Life Expectancy for Protective Clothing
As the NFPA Technical Committee on firefighters protective clothing worked through the year 2008 revision of NFPA 1851, Standard on Selection, Care, and Maintenance of Protective Ensembles for Structural Fire Fighting and Proximity Fire Fighting, one of the most debated issues continued to be “What is the life expectancy of protective clothing?” Although the committee was not able to reach complete agreement on the answer to this question, there was consensus that structural ensemble elements must be retired ten years after the date of manufacture, and that proximity outer shells must be retired five years after the date of manufacture. However, the Annex does contain language explaining that this does not mean all ensemble elements will last or should remain in service for the full five or ten years – just that five year old proximity outer shells and ten year old structural gear must be retired. The standard provides additional criteria for inspection and retirement as well.

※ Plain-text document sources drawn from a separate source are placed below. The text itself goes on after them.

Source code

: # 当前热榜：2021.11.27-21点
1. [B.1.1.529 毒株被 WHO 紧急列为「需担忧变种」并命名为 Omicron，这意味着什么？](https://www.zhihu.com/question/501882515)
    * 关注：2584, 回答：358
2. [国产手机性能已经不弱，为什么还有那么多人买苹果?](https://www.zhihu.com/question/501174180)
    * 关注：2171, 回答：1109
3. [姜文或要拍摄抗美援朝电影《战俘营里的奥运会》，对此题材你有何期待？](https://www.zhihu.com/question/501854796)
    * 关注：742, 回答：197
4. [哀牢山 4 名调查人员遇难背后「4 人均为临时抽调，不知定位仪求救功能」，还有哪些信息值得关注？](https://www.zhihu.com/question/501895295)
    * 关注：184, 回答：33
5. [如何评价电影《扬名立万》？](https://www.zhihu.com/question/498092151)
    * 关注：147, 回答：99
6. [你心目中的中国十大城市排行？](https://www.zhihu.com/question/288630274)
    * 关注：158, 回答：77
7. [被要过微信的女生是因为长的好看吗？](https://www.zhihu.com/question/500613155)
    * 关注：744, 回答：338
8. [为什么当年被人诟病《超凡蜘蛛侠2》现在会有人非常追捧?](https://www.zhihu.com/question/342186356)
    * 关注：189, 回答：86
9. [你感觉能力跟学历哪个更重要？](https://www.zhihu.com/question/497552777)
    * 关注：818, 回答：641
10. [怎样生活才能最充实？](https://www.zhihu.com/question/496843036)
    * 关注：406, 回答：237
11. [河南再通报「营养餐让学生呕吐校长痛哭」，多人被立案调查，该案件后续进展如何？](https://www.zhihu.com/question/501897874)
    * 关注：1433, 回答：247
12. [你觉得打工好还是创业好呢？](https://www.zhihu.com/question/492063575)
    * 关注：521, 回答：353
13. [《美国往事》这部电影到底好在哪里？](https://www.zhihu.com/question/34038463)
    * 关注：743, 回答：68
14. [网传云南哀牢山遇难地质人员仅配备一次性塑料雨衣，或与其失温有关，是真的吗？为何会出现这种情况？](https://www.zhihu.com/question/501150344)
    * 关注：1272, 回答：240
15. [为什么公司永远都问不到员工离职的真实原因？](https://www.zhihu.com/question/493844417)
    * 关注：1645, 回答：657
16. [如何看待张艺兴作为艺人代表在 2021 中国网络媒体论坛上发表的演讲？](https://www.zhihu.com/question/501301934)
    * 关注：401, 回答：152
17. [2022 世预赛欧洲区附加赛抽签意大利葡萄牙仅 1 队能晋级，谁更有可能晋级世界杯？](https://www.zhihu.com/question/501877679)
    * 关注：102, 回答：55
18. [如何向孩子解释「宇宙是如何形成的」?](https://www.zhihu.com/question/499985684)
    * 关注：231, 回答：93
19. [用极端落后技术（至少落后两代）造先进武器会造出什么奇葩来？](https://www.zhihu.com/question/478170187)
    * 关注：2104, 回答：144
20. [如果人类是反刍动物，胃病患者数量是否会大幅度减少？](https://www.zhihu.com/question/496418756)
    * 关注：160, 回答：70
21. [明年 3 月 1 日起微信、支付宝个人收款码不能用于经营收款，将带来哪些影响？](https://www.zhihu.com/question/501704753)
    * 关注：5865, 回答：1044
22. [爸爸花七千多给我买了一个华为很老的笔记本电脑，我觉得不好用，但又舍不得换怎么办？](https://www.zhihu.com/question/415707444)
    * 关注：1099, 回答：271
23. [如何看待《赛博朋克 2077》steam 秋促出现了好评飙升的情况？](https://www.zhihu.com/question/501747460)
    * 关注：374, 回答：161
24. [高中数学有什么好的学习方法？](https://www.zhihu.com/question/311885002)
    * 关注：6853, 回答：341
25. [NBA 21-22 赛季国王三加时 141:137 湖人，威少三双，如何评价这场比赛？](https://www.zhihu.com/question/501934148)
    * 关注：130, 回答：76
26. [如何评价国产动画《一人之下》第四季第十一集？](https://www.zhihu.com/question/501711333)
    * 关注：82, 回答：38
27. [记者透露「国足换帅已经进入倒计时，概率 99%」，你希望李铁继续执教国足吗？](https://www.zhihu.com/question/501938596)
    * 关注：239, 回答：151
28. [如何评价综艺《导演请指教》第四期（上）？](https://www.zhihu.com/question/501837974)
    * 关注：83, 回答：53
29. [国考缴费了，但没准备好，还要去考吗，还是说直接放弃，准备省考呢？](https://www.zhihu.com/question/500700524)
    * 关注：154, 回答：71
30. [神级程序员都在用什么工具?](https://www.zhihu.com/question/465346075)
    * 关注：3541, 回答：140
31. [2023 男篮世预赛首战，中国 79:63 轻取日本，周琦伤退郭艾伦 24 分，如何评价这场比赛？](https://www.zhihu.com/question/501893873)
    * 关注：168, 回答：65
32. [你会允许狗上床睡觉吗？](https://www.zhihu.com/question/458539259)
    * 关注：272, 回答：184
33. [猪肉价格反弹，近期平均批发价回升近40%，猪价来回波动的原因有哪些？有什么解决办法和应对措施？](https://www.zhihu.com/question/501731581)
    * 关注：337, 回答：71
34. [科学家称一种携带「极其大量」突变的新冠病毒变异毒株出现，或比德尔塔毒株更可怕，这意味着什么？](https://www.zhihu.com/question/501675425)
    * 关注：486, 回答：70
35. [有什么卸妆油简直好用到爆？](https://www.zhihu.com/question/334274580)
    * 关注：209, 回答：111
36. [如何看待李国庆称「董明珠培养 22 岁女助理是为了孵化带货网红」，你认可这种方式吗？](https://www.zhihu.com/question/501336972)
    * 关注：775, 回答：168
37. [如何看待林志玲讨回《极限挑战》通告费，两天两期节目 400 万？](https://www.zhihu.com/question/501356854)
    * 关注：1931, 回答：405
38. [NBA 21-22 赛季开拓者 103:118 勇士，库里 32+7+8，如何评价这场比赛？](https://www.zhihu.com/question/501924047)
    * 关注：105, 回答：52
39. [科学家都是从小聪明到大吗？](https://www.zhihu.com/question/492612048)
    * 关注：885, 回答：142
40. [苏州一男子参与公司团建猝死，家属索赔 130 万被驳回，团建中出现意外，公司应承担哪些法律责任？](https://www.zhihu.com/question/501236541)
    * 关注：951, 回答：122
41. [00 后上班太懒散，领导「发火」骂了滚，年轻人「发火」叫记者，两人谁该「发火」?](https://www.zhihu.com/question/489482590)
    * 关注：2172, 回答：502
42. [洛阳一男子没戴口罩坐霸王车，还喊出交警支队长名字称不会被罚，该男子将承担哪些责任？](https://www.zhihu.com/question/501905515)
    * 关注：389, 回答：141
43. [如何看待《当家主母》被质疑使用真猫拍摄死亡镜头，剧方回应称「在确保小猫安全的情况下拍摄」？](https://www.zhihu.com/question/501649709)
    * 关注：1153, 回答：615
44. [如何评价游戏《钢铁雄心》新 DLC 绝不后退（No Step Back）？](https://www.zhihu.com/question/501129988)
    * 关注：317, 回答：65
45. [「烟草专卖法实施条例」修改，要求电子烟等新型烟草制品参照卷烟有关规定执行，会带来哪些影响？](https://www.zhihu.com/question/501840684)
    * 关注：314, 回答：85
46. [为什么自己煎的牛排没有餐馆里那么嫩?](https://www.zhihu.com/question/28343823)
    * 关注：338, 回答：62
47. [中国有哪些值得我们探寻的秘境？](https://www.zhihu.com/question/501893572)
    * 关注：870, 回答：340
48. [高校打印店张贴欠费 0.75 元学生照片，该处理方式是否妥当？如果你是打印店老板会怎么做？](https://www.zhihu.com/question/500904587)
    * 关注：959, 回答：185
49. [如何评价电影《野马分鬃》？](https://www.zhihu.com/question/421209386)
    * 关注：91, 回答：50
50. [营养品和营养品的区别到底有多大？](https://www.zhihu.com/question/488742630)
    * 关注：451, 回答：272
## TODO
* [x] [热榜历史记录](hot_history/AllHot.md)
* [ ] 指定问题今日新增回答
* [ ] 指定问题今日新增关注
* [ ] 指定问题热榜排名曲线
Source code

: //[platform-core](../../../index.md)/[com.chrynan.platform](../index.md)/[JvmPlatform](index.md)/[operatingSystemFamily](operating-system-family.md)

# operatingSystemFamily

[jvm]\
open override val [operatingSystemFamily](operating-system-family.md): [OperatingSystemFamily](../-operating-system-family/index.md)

Having explained the mandatory requirements found in NFPA 1851, it is fairly well understood in the industry that the average life of a structural turnout suit is three to five years, and that proximity outer shells become worn out even sooner than that. It is important to remember, however, that average means some garments have lasted much longer and other garments not as long. Some segments of the fire service have even suggested that since the NFPA clothing standard is revised every five years, then five years should be the maximum time to leave garments in service. While this would ensure that as technology improves, garments would automatically be upgraded to meet new requirements and offer new levels of safety, it could leave the false impression that anything less than five years old is still perfectly compliant.
The reality is that the life span of any protective clothing is entirely dependent upon the type and amount of field use to which each separate garment has been exposed. Contributing factors to this include frequency of maintenance, storage conditions, exposures, and other issues that are beyond the garment manufacturer or material supplier’s control. Facilities that specialize in care and cleaning will advise that they have seen clothing that is much older than five years and still in excellent shape; likewise, however, they have seen instances where the first time a garment was worn it was exposed to circumstances that totally destroyed the clothing. Since the purpose of firefighters clothing is to protect the wearer, if the gear has saved a life or prevented serious injury just once, then it has done its job.
It is also important to remember that protective clothing is a component system, not a single layer, and each component needs to be evaluated in its own right, with each layer routinely inspected for continued serviceability. For example, we have evaluated garments wherein the outer shell appears visually to be in excellent condition; however, closer inspection of the thermal liner and moisture barrier will reveal rips or tears that would not be obvious in a cursory examination. Discoloration to any layer of the protective ensemble may be an indication that the garment is no longer able to provide the same level of protection as when it was new. Any discoloration should be carefully inspected.
The bottom line, regardless of when the clothing was produced, is that the safety officer or authority having jurisdiction must routinely perform an advanced inspection on all protective ensemble elements in order to assure that they are clean, maintained, and still safe. Just knowing the age of the gear cannot do that.